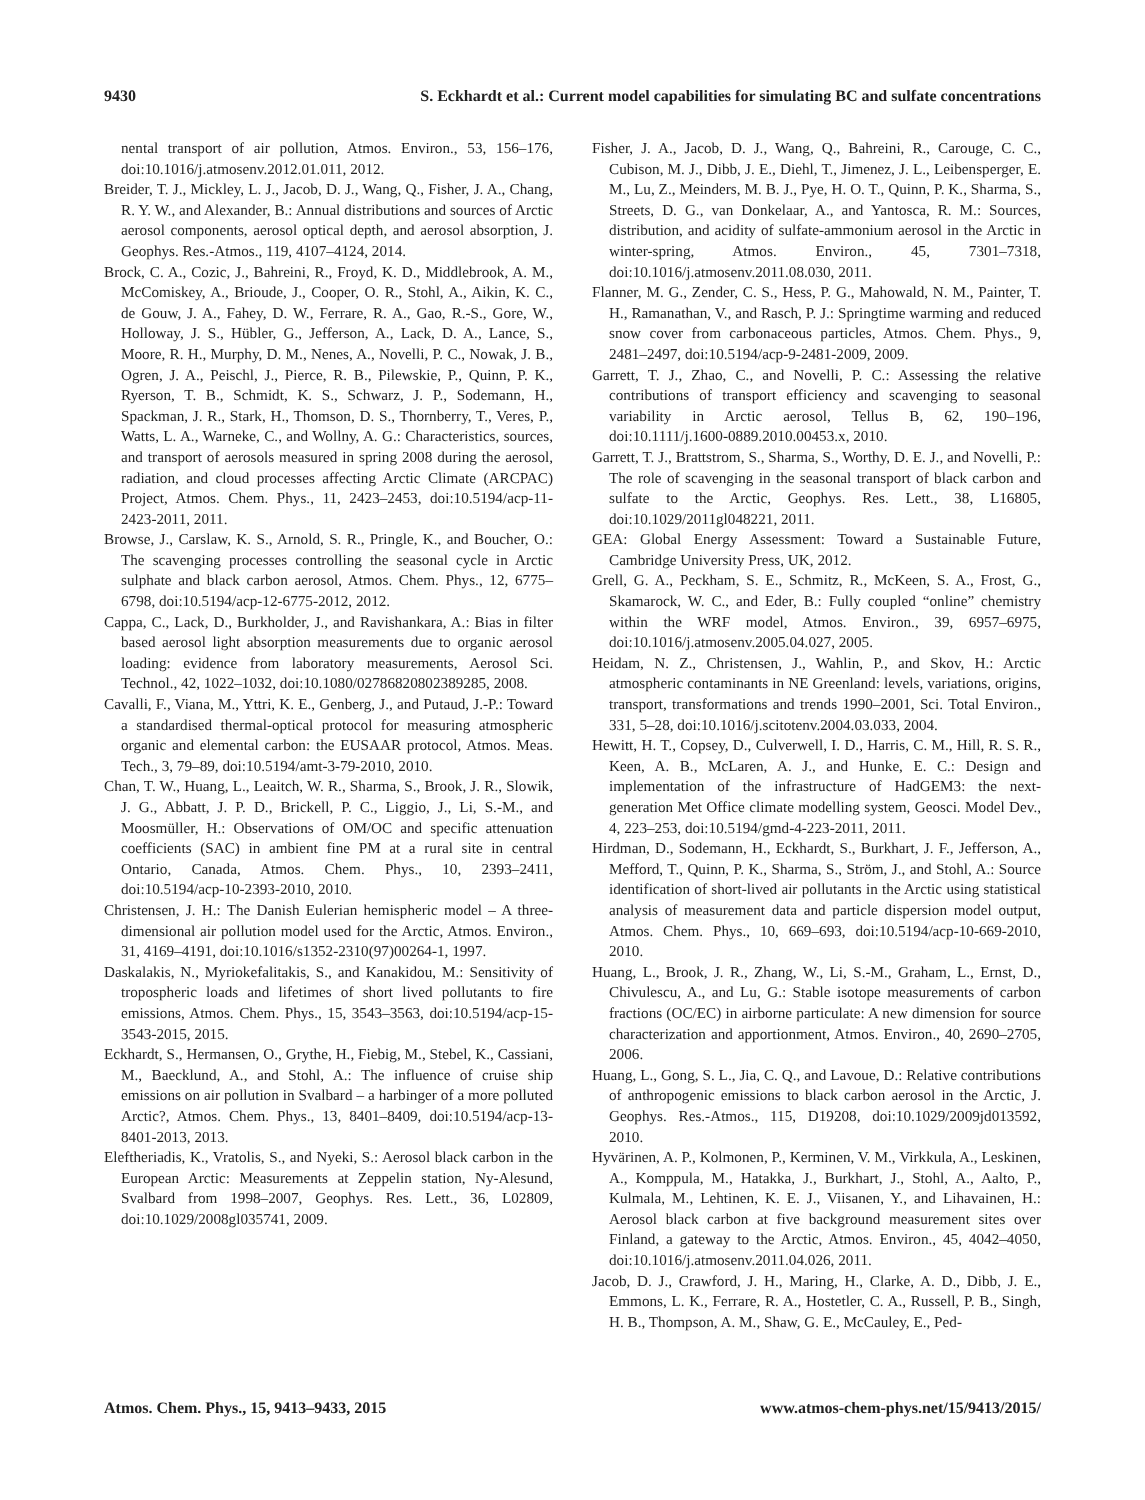9430 S. Eckhardt et al.: Current model capabilities for simulating BC and sulfate concentrations
nental transport of air pollution, Atmos. Environ., 53, 156–176, doi:10.1016/j.atmosenv.2012.01.011, 2012.
Breider, T. J., Mickley, L. J., Jacob, D. J., Wang, Q., Fisher, J. A., Chang, R. Y. W., and Alexander, B.: Annual distributions and sources of Arctic aerosol components, aerosol optical depth, and aerosol absorption, J. Geophys. Res.-Atmos., 119, 4107–4124, 2014.
Brock, C. A., Cozic, J., Bahreini, R., Froyd, K. D., Middlebrook, A. M., McComiskey, A., Brioude, J., Cooper, O. R., Stohl, A., Aikin, K. C., de Gouw, J. A., Fahey, D. W., Ferrare, R. A., Gao, R.-S., Gore, W., Holloway, J. S., Hübler, G., Jefferson, A., Lack, D. A., Lance, S., Moore, R. H., Murphy, D. M., Nenes, A., Novelli, P. C., Nowak, J. B., Ogren, J. A., Peischl, J., Pierce, R. B., Pilewskie, P., Quinn, P. K., Ryerson, T. B., Schmidt, K. S., Schwarz, J. P., Sodemann, H., Spackman, J. R., Stark, H., Thomson, D. S., Thornberry, T., Veres, P., Watts, L. A., Warneke, C., and Wollny, A. G.: Characteristics, sources, and transport of aerosols measured in spring 2008 during the aerosol, radiation, and cloud processes affecting Arctic Climate (ARCPAC) Project, Atmos. Chem. Phys., 11, 2423–2453, doi:10.5194/acp-11-2423-2011, 2011.
Browse, J., Carslaw, K. S., Arnold, S. R., Pringle, K., and Boucher, O.: The scavenging processes controlling the seasonal cycle in Arctic sulphate and black carbon aerosol, Atmos. Chem. Phys., 12, 6775–6798, doi:10.5194/acp-12-6775-2012, 2012.
Cappa, C., Lack, D., Burkholder, J., and Ravishankara, A.: Bias in filter based aerosol light absorption measurements due to organic aerosol loading: evidence from laboratory measurements, Aerosol Sci. Technol., 42, 1022–1032, doi:10.1080/02786820802389285, 2008.
Cavalli, F., Viana, M., Yttri, K. E., Genberg, J., and Putaud, J.-P.: Toward a standardised thermal-optical protocol for measuring atmospheric organic and elemental carbon: the EUSAAR protocol, Atmos. Meas. Tech., 3, 79–89, doi:10.5194/amt-3-79-2010, 2010.
Chan, T. W., Huang, L., Leaitch, W. R., Sharma, S., Brook, J. R., Slowik, J. G., Abbatt, J. P. D., Brickell, P. C., Liggio, J., Li, S.-M., and Moosmüller, H.: Observations of OM/OC and specific attenuation coefficients (SAC) in ambient fine PM at a rural site in central Ontario, Canada, Atmos. Chem. Phys., 10, 2393–2411, doi:10.5194/acp-10-2393-2010, 2010.
Christensen, J. H.: The Danish Eulerian hemispheric model – A three-dimensional air pollution model used for the Arctic, Atmos. Environ., 31, 4169–4191, doi:10.1016/s1352-2310(97)00264-1, 1997.
Daskalakis, N., Myriokefalitakis, S., and Kanakidou, M.: Sensitivity of tropospheric loads and lifetimes of short lived pollutants to fire emissions, Atmos. Chem. Phys., 15, 3543–3563, doi:10.5194/acp-15-3543-2015, 2015.
Eckhardt, S., Hermansen, O., Grythe, H., Fiebig, M., Stebel, K., Cassiani, M., Baecklund, A., and Stohl, A.: The influence of cruise ship emissions on air pollution in Svalbard – a harbinger of a more polluted Arctic?, Atmos. Chem. Phys., 13, 8401–8409, doi:10.5194/acp-13-8401-2013, 2013.
Eleftheriadis, K., Vratolis, S., and Nyeki, S.: Aerosol black carbon in the European Arctic: Measurements at Zeppelin station, Ny-Alesund, Svalbard from 1998–2007, Geophys. Res. Lett., 36, L02809, doi:10.1029/2008gl035741, 2009.
Fisher, J. A., Jacob, D. J., Wang, Q., Bahreini, R., Carouge, C. C., Cubison, M. J., Dibb, J. E., Diehl, T., Jimenez, J. L., Leibensperger, E. M., Lu, Z., Meinders, M. B. J., Pye, H. O. T., Quinn, P. K., Sharma, S., Streets, D. G., van Donkelaar, A., and Yantosca, R. M.: Sources, distribution, and acidity of sulfate-ammonium aerosol in the Arctic in winter-spring, Atmos. Environ., 45, 7301–7318, doi:10.1016/j.atmosenv.2011.08.030, 2011.
Flanner, M. G., Zender, C. S., Hess, P. G., Mahowald, N. M., Painter, T. H., Ramanathan, V., and Rasch, P. J.: Springtime warming and reduced snow cover from carbonaceous particles, Atmos. Chem. Phys., 9, 2481–2497, doi:10.5194/acp-9-2481-2009, 2009.
Garrett, T. J., Zhao, C., and Novelli, P. C.: Assessing the relative contributions of transport efficiency and scavenging to seasonal variability in Arctic aerosol, Tellus B, 62, 190–196, doi:10.1111/j.1600-0889.2010.00453.x, 2010.
Garrett, T. J., Brattstrom, S., Sharma, S., Worthy, D. E. J., and Novelli, P.: The role of scavenging in the seasonal transport of black carbon and sulfate to the Arctic, Geophys. Res. Lett., 38, L16805, doi:10.1029/2011gl048221, 2011.
GEA: Global Energy Assessment: Toward a Sustainable Future, Cambridge University Press, UK, 2012.
Grell, G. A., Peckham, S. E., Schmitz, R., McKeen, S. A., Frost, G., Skamarock, W. C., and Eder, B.: Fully coupled “online” chemistry within the WRF model, Atmos. Environ., 39, 6957–6975, doi:10.1016/j.atmosenv.2005.04.027, 2005.
Heidam, N. Z., Christensen, J., Wahlin, P., and Skov, H.: Arctic atmospheric contaminants in NE Greenland: levels, variations, origins, transport, transformations and trends 1990–2001, Sci. Total Environ., 331, 5–28, doi:10.1016/j.scitotenv.2004.03.033, 2004.
Hewitt, H. T., Copsey, D., Culverwell, I. D., Harris, C. M., Hill, R. S. R., Keen, A. B., McLaren, A. J., and Hunke, E. C.: Design and implementation of the infrastructure of HadGEM3: the next-generation Met Office climate modelling system, Geosci. Model Dev., 4, 223–253, doi:10.5194/gmd-4-223-2011, 2011.
Hirdman, D., Sodemann, H., Eckhardt, S., Burkhart, J. F., Jefferson, A., Mefford, T., Quinn, P. K., Sharma, S., Ström, J., and Stohl, A.: Source identification of short-lived air pollutants in the Arctic using statistical analysis of measurement data and particle dispersion model output, Atmos. Chem. Phys., 10, 669–693, doi:10.5194/acp-10-669-2010, 2010.
Huang, L., Brook, J. R., Zhang, W., Li, S.-M., Graham, L., Ernst, D., Chivulescu, A., and Lu, G.: Stable isotope measurements of carbon fractions (OC/EC) in airborne particulate: A new dimension for source characterization and apportionment, Atmos. Environ., 40, 2690–2705, 2006.
Huang, L., Gong, S. L., Jia, C. Q., and Lavoue, D.: Relative contributions of anthropogenic emissions to black carbon aerosol in the Arctic, J. Geophys. Res.-Atmos., 115, D19208, doi:10.1029/2009jd013592, 2010.
Hyvärinen, A. P., Kolmonen, P., Kerminen, V. M., Virkkula, A., Leskinen, A., Komppula, M., Hatakka, J., Burkhart, J., Stohl, A., Aalto, P., Kulmala, M., Lehtinen, K. E. J., Viisanen, Y., and Lihavainen, H.: Aerosol black carbon at five background measurement sites over Finland, a gateway to the Arctic, Atmos. Environ., 45, 4042–4050, doi:10.1016/j.atmosenv.2011.04.026, 2011.
Jacob, D. J., Crawford, J. H., Maring, H., Clarke, A. D., Dibb, J. E., Emmons, L. K., Ferrare, R. A., Hostetler, C. A., Russell, P. B., Singh, H. B., Thompson, A. M., Shaw, G. E., McCauley, E., Ped-
Atmos. Chem. Phys., 15, 9413–9433, 2015 www.atmos-chem-phys.net/15/9413/2015/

(EXERCISE GOAL) Retype nothing except the lines from the first line of the listing above through the line with "Breider, T. J., Mickley, L.", exactly as they stand, and no pictures.

(ANSWER TO THIS TASK)
9430 S. Eckhardt et al.: Current model capabilities for simulating BC and sulfate concentrations
nental transport of air pollution, Atmos. Environ., 53, 156–176, doi:10.1016/j.atmosenv.2012.01.011, 2012.
Breider, T. J., Mickley, L. J., Jacob, D. J., Wang, Q., Fisher, J. A., Chang, R. Y. W., and Alexander, B.: Annual distributions and sources of Arctic aerosol components, aerosol optical depth, and aerosol absorption, J. Geophys. Res.-Atmos., 119, 4107–4124, 2014.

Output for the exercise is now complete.